Within 24 hours, media attention had focused on the security guard who had moved people away. Initially raised up as a hero, word soon spread that the FBI had searched his home as part of their investigation and, in the eyes of television reporters, he became the number one suspect. Jay Leno called him the “Una-Doofus,” Time magazine dubbed him the “Una-Bubba” and two of the victims of the bombing, based solely on media reports, actually filed lawsuits against him. The problem was that all of those people were acting solely on tiny bits of information they had and Jewell actually had acted heroically.
In October of that year, U.S. Attorney Kent Alexander actually sent a letter to Jewell formally proclaiming that he was not a suspect. Years later, after three more bombings, attention focused on Eric Rudolph who was captured in 2003 and was convicted of the Centennial Park bombing.
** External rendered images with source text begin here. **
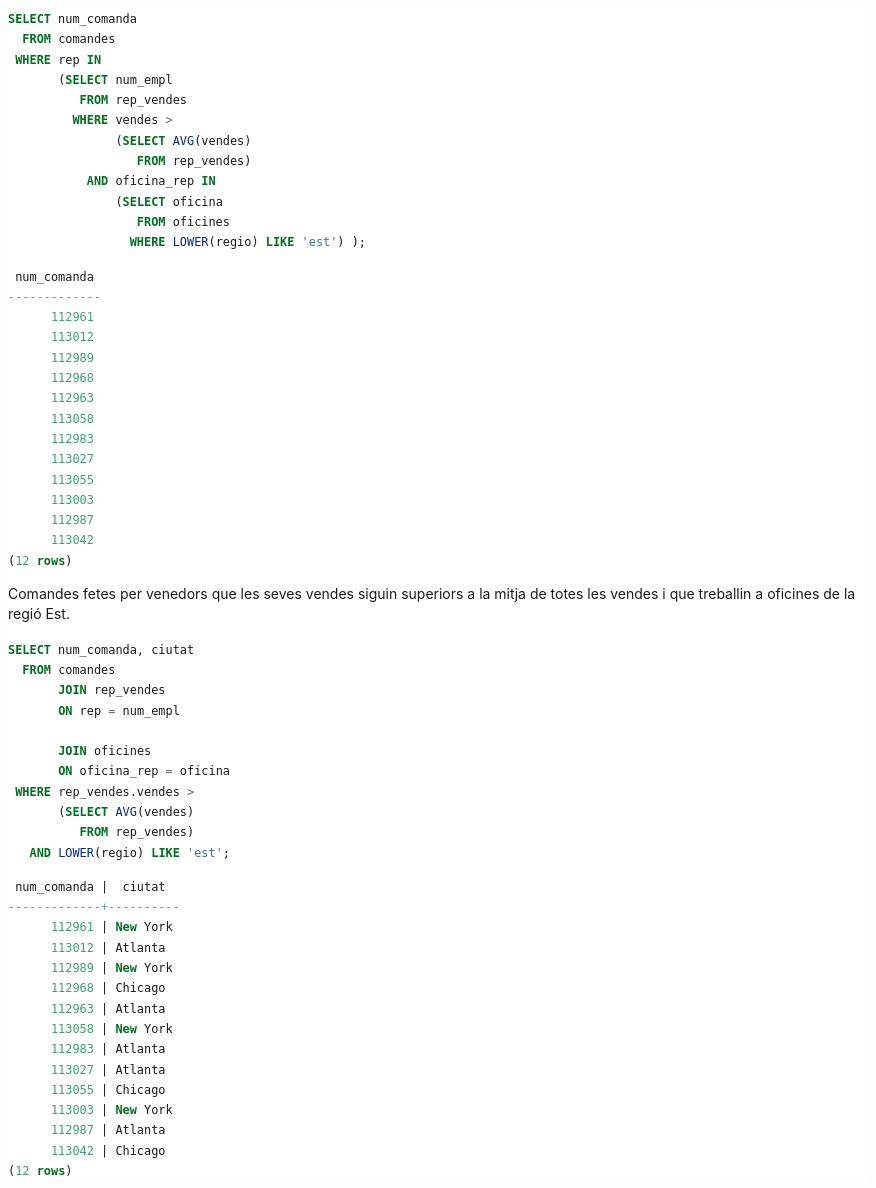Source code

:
 ```sql
SELECT num_comanda
  FROM comandes
 WHERE rep IN
       (SELECT num_empl
          FROM rep_vendes
         WHERE vendes >
               (SELECT AVG(vendes)
                  FROM rep_vendes)
           AND oficina_rep IN
               (SELECT oficina
                  FROM oficines
                 WHERE LOWER(regio) LIKE 'est') );
```

```sql
 num_comanda 
-------------
      112961
      113012
      112989
      112968
      112963
      113058
      112983
      113027
      113055
      113003
      112987
      113042
(12 rows)
```

Comandes fetes per venedors que les seves vendes siguin superiors a la mitja de
totes les vendes i que treballin a oficines de la regió Est.

```sql
SELECT num_comanda, ciutat
  FROM comandes
       JOIN rep_vendes
       ON rep = num_empl

       JOIN oficines
       ON oficina_rep = oficina
 WHERE rep_vendes.vendes >
       (SELECT AVG(vendes)
          FROM rep_vendes)
   AND LOWER(regio) LIKE 'est';
```
```sql
 num_comanda |  ciutat  
-------------+----------
      112961 | New York
      113012 | Atlanta
      112989 | New York
      112968 | Chicago
      112963 | Atlanta
      113058 | New York
      112983 | Atlanta
      113027 | Atlanta
      113055 | Chicago
      113003 | New York
      112987 | Atlanta
      113042 | Chicago
(12 rows)
```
Jewell filed libel lawsuits against NBC, the New York Post, the Atlanta Journal-Constitution and CNN. He settled with NBC for $500,000 and with CNN and the Post for undisclosed amounts. His case against the Atlanta newspaper was still pending when he died, at the age of 45, in 2007 from complications of heart disease and diabetes.
Jewell’s case is not unique. The radio, television and Internet eras are rife with examples of cases that were tried in the court of public opinion long before they reached an actual courtroom; Fatty Arbuckle, Rodney King, O.J. Simpson, the Duke lacrosse team and many more. Many were ultimately acquitted, some were ultimately guilty but in all cases investigations were significantly impaired, trials made less fair and lives irrevocably altered by a public scrutiny based on partial fact and overwhelming conjecture– adjudged not by the totality of the facts after a thorough investigation but by whatever bits and pieces of information may be known publicly.
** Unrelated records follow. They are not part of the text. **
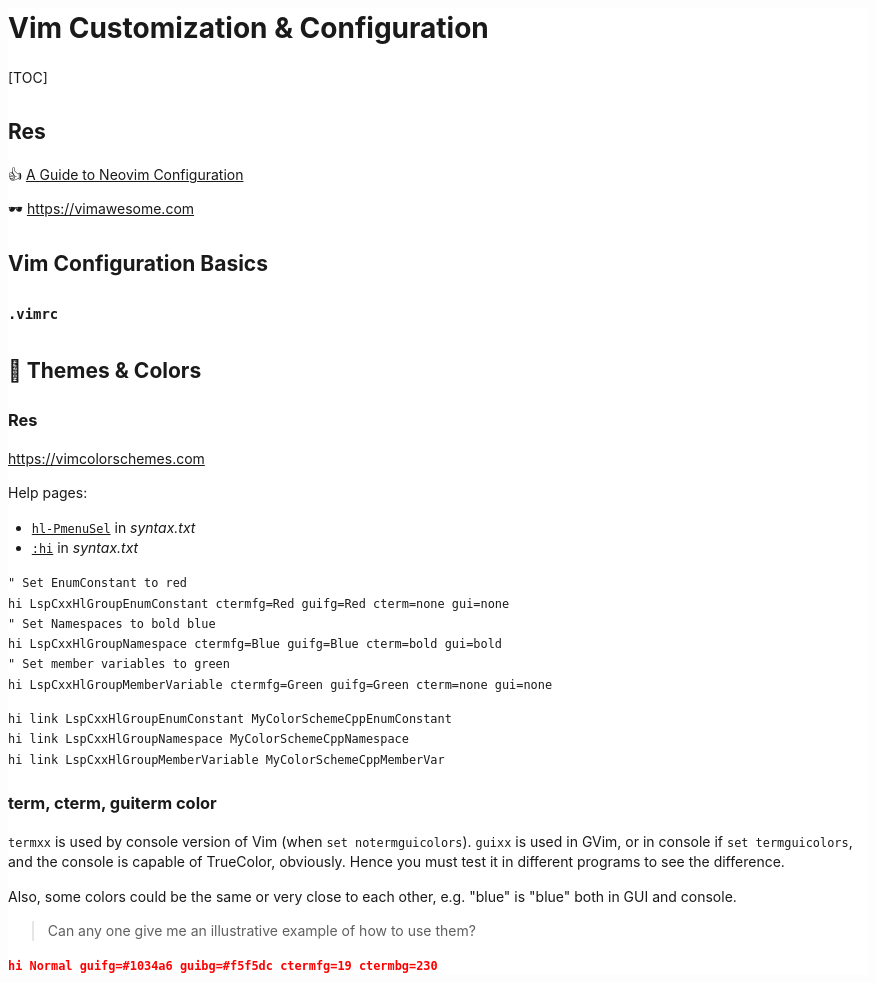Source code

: # Vim Customization & Configuration
[TOC]



## Res
👍 [A Guide to Neovim Configuration](https://github.com/theniceboy/nvim)

🕶️ https://vimawesome.com



## Vim Configuration Basics
### `.vimrc`

[basic vimrc]: https://www.huweihuang.com/linux-notes/vim/basic-vimrc.html



## 🌈 Themes & Colors
### Res
https://vimcolorschemes.com

Help pages:
- [`hl-PmenuSel`](https://vimhelp.org/syntax.txt.html#hl-PmenuSel) in _syntax.txt_
- [`:hi`](https://vimhelp.org/syntax.txt.html#%3Ahi) in _syntax.txt_

```vim
" Set EnumConstant to red
hi LspCxxHlGroupEnumConstant ctermfg=Red guifg=Red cterm=none gui=none
" Set Namespaces to bold blue
hi LspCxxHlGroupNamespace ctermfg=Blue guifg=Blue cterm=bold gui=bold
" Set member variables to green
hi LspCxxHlGroupMemberVariable ctermfg=Green guifg=Green cterm=none gui=none
```
```vim
hi link LspCxxHlGroupEnumConstant MyColorSchemeCppEnumConstant
hi link LspCxxHlGroupNamespace MyColorSchemeCppNamespace
hi link LspCxxHlGroupMemberVariable MyColorSchemeCppMemberVar
```


### term, cterm, guiterm color
`termxx` is used by console version of Vim (when `set notermguicolors`). `guixx` is used in GVim, or in console if `set termguicolors`, and the console is capable of TrueColor, obviously. Hence you must test it in different programs to see the difference.

Also, some colors could be the same or very close to each other, e.g. "blue" is "blue" both in GUI and console.

> Can any one give me an illustrative example of how to use them?

``` json
hi Normal guifg=#1034a6 guibg=#f5f5dc ctermfg=19 ctermbg=230
```


[What is the difference between cterm color and gui color | Stackoverflow]: https://stackoverflow.com/a/60590774/16542494
[NERDTree - how to delete file]: https://stackoverflow.com/questions/10615294/nerdtree-how-to-delete-file
[Nerdtree.vim – A Vim Plugin You Should Know About]: https://catonmat.net/vim-plugins-nerdtree-vim
[YouCompleteMe with Vim8 on macOS ]: https://totucuong.github.io/2020/05/10/YouCompleteMe.html
[VIM语法高亮、VIM代码补全、VIM结构化视图功能的配置实现（1）| CSDN]: https://blog.csdn.net/G_BrightBoy/article/details/14229139
[VIM: Better "Go to definition" and completion using ALE]: https://thisisvini.com/vim-better-go-to-definition-completion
During the Casey Anthony trial, I was frequently asked by people whether I thought she was guilty or not. I always answered the same way — that I had no idea whether she was guilty, because I was not privy to all of the evidence the investigators, attorneys, judge and jury in her case had seen, and without having seen all of the evidence there was simply no way I could make any judgment. Anthony’s case was suffering from the “Nancy Grace” effect. So many talking heads had made loud pronouncements about her “obvious guilt” that the reality of the evidence in her case was immaterial.
Anthony and Simpson may well have committed the crimes for which they were charged and ultimately acquitted, but our legal system does not work on conjecture and supposition and the juries that heard their cases concluded that there was not enough evidence to convict them.
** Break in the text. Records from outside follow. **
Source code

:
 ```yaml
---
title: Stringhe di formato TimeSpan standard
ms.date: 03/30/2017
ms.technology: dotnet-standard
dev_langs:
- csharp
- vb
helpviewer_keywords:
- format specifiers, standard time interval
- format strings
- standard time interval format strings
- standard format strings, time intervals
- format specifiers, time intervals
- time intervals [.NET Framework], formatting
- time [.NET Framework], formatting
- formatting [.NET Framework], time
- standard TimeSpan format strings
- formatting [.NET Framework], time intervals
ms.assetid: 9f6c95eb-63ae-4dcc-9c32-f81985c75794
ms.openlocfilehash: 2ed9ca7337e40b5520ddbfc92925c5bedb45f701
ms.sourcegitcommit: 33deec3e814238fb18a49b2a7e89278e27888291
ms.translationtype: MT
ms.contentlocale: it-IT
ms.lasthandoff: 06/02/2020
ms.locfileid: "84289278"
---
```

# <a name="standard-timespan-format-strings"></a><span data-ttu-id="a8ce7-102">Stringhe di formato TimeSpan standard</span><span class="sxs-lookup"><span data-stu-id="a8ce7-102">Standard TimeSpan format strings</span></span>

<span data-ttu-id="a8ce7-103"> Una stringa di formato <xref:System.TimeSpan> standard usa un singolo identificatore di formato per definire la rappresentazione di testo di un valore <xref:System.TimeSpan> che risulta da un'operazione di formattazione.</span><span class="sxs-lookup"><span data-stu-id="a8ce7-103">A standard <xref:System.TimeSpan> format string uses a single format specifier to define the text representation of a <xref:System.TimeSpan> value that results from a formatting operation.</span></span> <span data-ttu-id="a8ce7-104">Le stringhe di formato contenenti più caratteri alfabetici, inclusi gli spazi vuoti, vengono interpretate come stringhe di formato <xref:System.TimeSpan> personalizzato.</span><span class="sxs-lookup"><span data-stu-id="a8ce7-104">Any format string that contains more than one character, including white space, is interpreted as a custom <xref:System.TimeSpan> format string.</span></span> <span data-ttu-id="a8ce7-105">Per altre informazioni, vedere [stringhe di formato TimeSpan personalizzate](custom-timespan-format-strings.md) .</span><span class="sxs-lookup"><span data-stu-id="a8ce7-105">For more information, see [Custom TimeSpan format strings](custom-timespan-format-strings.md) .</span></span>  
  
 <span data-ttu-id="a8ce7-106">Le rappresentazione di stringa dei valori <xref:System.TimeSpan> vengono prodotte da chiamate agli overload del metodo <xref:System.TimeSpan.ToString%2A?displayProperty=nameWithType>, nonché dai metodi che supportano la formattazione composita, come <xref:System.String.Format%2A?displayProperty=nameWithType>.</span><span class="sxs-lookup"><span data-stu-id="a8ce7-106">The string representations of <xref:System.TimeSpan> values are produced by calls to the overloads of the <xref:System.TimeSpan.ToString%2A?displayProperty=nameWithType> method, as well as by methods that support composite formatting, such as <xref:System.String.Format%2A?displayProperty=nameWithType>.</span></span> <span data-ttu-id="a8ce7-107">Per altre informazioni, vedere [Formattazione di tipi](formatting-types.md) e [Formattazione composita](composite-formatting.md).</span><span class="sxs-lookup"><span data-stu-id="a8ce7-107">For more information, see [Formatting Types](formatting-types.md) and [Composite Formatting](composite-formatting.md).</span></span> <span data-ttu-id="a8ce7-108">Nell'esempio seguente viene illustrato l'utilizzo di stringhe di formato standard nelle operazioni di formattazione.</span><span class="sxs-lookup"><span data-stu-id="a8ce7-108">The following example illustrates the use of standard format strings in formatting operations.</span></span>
Ultimately, that’s the jury’s job — to come to that conclusion once it has all the facts before it. It is a good exercise of civic responsibility to hold public institutions accountable to performing their responsibilities honestly and completely. It is a great public disservice to usurp those duties into the public arena and charge, try and convict someone in true vigilante fashion. The lives of Richard Jewell and the Duke lacrosse players ought to be proof enough of that.
David Hejmanowski is a magistrate and court administrator of the Delaware County Juvenile Court and a former assistant prosecuting attorney.